Ainsi que le souligne le rapporteur public sous la décision : « […] relevons que les dispositions du a. du 12 de l’article 39 n’envisagent pas l’hypothèse d’un pouvoir de décision de fait qui serait exercé en commun. Elles envisagent seulement le cas où « une » société exerce un pouvoir de décision sur l’autre. A supposer que, nonobstant la lettre du texte fiscal, vous admettiez qu’un pouvoir de décision de fait puisse résulter d’un pouvoir exercé conjointement, en vous référant implicitement à la notion de contrôle conjoint mentionnée au III de l’article L. 233-3 du code de commerce, qui vise le cas dans lequel « deux ou plusieurs personnes agissant de concert sont considérées comme en contrôlant conjointement une autre lorsqu’elles déterminent en fait les décisions prises en assemblée générale », nous peinons à identifier une telle action de concert. »
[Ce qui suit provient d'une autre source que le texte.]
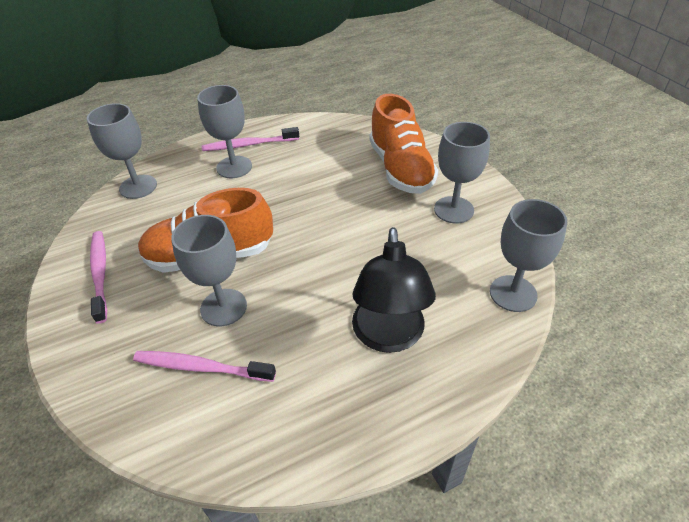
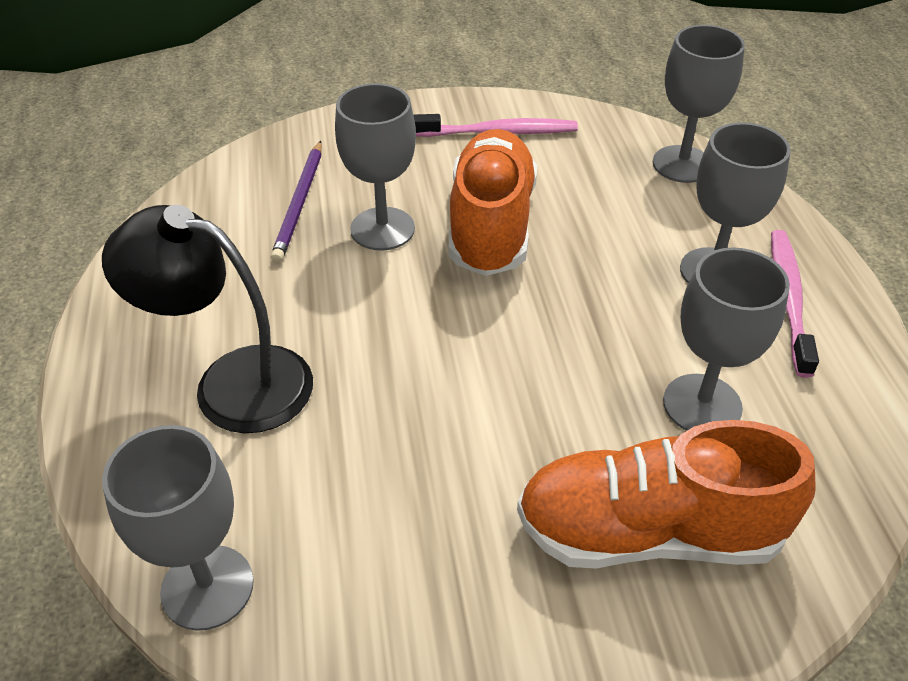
camera: 105 degrees right, 0 degrees up
pink toothbrush [133,351,276,382] -> purple pencil [271,141,322,263]
grey goblet [434,122,490,223] -> grey goblet moved to [663,247,790,431]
Cette décision est à rapprocher sur ce point de l’arrêt Société Financière des Lilas IV (CAA Versailles, 28 septembre 2021, n°19VE00546, suivi d’une décision CE de non-admission du 2 juin 2022, n°458874) : Si les dispositions de l’article 39, 12° du CGI ne renvoient pas aux dispositions du Code de commerce (contrairement aux dispositions de l’article 223 B, al. 6 du CGI, pour l’application du dispositif de l’amendement Charasse), la CAA de Versailles admet de procéder à l’examen de l’existence d’une éventuelle action de concert au cas d’espèce. Autrement dit, elle admet également qu’un pouvoir de décision de fait au sens de l’article 39, 12° du CGI puisse être exercé conjointement.
L’avis du praticien : Benjamin Conort
Cette décision est un rappel des modalités pratiques de détermination d’un taux d’intérêt dans le cadre de financement intragroupe et qui sont maintenant bien établies à travers la jurisprudence et les fiches pratique de l’Administration :
- L’analyse doit, entre autres, reposer sur une appréciation du risque de crédit au niveau de l’emprunteur et de ses filiales, reflétant, le cas échéant, la position commerciale financière du groupe consolidé.
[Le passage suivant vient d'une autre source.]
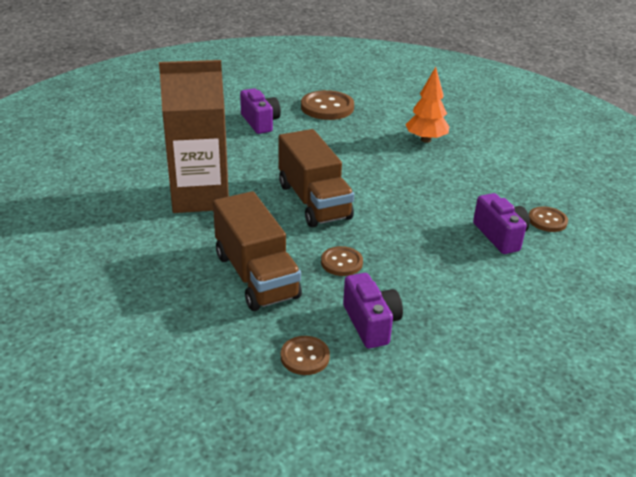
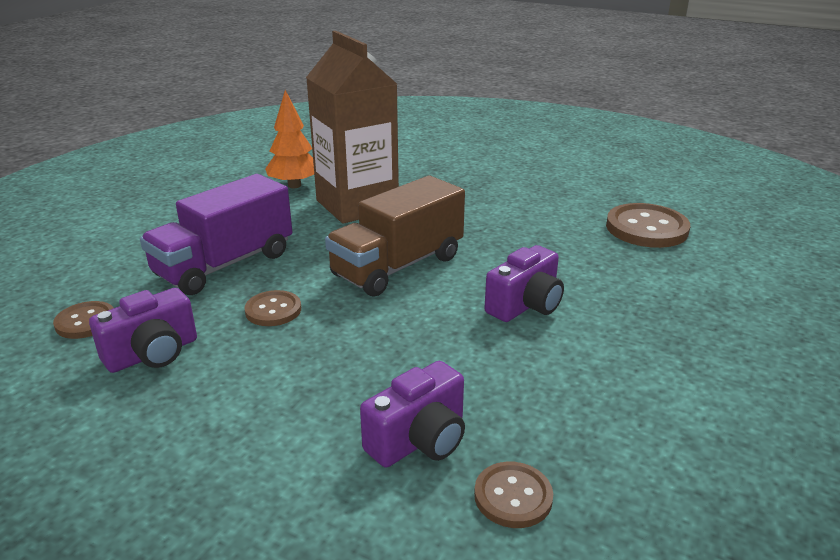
camera: 70 degrees right, 5 degrees down
brown truck [213,191,302,311] -> purple truck [140,174,292,295]
purple camera [240,88,281,134] -> purple camera moved to [484,245,564,322]
orange tree [405,67,450,143] -> orange tree moved to [265,90,314,188]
- L’analyse doit se baser sur des transactions identifiées les plus comparables possible et lorsque celles-ci ne sont pas parfaitement comparables des ajustements doivent être effectués.
- Il est possible de tenir compte du rendement tiré d’emprunts obligataires émanant d’autres entreprises à condition que ceux-ci constituent une alternative réaliste au prêt intragroupe.
Le rapporteur public rappelle utilement les conditions permettant d’établir un lien de dépendance entre deux sociétés au sens de l’article 39-12 du CGI. Si, au cas d’espèce, l’analyse du pacte d’actionnaires a démontré qu’une des deux sociétés ne pouvait se prévaloir des dispositions prévues à l’article 212-I-a, il faut retenir qu’en l’absence d’une détention majoritaire, la revue détaillée du pacte d’actionnaires peut démontrer l’exercice d’un pouvoir de décision de fait par un ou plusieurs associés, si celui-ci est exercé conjointement, conformément à l’article 39-12 du CGI.